Assembling a laser-cut VR headset — A simpler case that stressed precise alignment. The system correctly identified insertion steps as human tasks (too fine-grained for the cobot) while finding opportunities for the robot to hand parts to the operator and act as a “third hand” to hold components steady during tricky alignment steps.

Assembling an air compressor — A more complex workflow with bolt tightening, bearing seating, and heavy parts. DELEGACT differentiated between repetitive actions (assigned to the cobot) and precision-critical steps (assigned to the human), and used robot constraints to keep heavy components with the human.
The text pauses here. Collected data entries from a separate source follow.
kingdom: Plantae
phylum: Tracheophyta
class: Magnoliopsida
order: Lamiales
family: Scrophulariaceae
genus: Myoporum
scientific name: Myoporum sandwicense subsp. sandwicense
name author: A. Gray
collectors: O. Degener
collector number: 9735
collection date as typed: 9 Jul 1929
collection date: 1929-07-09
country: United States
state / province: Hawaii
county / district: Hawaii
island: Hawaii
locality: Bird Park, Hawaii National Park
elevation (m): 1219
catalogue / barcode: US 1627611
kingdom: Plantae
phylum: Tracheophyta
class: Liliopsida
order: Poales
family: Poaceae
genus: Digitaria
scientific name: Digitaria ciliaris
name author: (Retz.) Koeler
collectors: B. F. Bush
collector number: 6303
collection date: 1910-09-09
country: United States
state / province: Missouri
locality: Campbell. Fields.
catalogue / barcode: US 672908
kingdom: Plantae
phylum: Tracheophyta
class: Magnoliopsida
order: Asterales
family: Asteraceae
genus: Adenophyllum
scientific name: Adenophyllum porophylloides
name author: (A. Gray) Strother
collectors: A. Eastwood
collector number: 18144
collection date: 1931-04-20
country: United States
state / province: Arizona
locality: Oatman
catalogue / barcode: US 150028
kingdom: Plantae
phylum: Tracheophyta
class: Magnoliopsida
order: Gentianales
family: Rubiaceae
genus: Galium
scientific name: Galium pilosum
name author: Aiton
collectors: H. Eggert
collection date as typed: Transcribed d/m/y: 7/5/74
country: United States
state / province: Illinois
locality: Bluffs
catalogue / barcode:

It also proposed preparatory steps like kitting-tray organization to make subsequent cobot actions feasible.

Why This Matters

The broader goal is to lower the barrier to human–robot collaboration in industry, making it accessible without requiring specialized robotics or programming expertise. DELEGACT positions AI as an assistive planning tool — one that accelerates the design of collaboration workflows while keeping the operator firmly in control of the final decisions.

This work fits well with the Industry 5.0 focus: automation that supports and amplifies human workers rather than replacing them.

Citation

@inproceedings{verstappen2026delegact,
  author = {Verstappen, Bram and Cardinaels, Dries and Leen, Danny and Luyten, Kris and Ramakers, Raf},
  title = {Learning to Delegate and Act with {DELEGACT}: Multimodal Language Models for Task-Level Human--Cobot Planning in Industrial Assembly},
  booktitle = {Extended Abstracts of the 2026 CHI Conference on Human Factors in Computing Systems},
  series = {CHI EA '26},
  year = {2026},
  location = {Barcelona, Spain},
  publisher = {ACM},
  address = {New York, NY, USA},
  doi = {10.1145/3772363.3798803}
}

We look forward to presenting this work in Barcelona in April!